Monday, September 30, 2013

Conversations I Have With Myself

(edit: this text was isolated from a much earlier written and much longer passage and stored in it's own file on 30/09/2013 for probably forever forgotten reasons - 07/08/2019)

I tried to explain to him that you can’t eat steel. You can taste steel, sure, but eating it is impossible. First of all, you could never digest it. If you were to attempt to eat a platter of steel and you were somehow able to chew and swallow it, it would simply languish in your gut for eons. The steel in your stomach would likely outlast your own existence. 

Yet, what if you were able to outlast your own stomach? This was his retort.

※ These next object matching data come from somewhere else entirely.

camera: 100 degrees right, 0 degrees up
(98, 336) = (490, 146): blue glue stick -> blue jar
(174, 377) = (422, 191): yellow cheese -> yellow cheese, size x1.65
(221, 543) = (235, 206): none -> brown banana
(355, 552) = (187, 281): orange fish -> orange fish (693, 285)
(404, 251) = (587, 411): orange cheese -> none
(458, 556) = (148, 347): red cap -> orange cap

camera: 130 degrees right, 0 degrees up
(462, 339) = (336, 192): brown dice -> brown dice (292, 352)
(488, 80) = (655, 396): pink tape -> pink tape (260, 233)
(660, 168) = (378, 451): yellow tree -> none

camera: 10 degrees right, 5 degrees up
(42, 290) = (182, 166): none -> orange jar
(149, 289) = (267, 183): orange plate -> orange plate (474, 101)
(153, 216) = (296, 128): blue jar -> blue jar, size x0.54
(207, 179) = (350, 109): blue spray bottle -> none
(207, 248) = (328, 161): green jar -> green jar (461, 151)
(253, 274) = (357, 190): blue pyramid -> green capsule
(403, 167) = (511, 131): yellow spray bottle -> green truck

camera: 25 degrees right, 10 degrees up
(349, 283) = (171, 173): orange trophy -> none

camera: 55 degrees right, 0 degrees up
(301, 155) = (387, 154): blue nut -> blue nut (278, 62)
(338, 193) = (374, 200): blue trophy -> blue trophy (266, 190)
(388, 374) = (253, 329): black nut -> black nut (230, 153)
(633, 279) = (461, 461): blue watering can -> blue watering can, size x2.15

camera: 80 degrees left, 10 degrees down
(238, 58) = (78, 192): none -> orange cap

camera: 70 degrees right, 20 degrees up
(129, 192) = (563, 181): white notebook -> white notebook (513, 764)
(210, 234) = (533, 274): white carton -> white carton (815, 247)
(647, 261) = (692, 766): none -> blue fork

While it is true that in such a scenario - and we still need to ignore the logistics behind the physics of actually consuming steel – it would not be as devastating to consume steel as would be initially assumed, the value of consuming steel is still up for debate. Yes, it is true that the ability to discard the bodily shell and move existing memories and thought processes (and even such a thing brings with it severe logistical concerns) into an entirely new place of habitation would render the inevitability of an impending stomach disaster virtually irrelevant, but of what value would it be to consciously attack one’s own digestive system?

I have answered a question with a question, and he claims that this is bad form.

Well, then, I relent. If we are to take immortality into account then I suppose I have no further objection to the consumption of steel. Yet, you have not explained the logistics behind your proposal. How precisely do you propose that one goes about consuming steel? A steak knife seems to be of little value.

Well, you’d have to melt it first, obviously. You’d just pop it in the oven for a while…

But this is ridiculous! The oven in your home is not capable of melting steel!

Maybe your oven is not capable of melting steel, but mine certainly is. It seems to me like you need to buy a new oven.

Right. So I can melt steel. What do I do with the steel once it is melted?

You’d drink it, obviously.

No! Never! I will not consume steel at all and will certainly not consume it when it is in a liquid state. It would burn right through me and kill me instantly. What is wrong with you?

Concerned with the bodily shell again…when are you going to ignore your physical existence? You don’t really exist in any kind of physical state except as a fragile and tenuous temporary host; your body has no value. You understand that perfectly well, and yet you continue to maintain this childish obsession with your own physical well being because you’re morbidly afraid of pain. Enough already. Be a man and consume the goddamned steel and be done with it.

This conversation is over. You will never convince me to consume molten steel.

Pussy.

That’s it….I’m going to sleep.

Right, you can’t beat me so you let me take over. You’re such a fucking defeatist. What did I do in my past life to get stuck with such a lame host? Turn that music down and listen to me!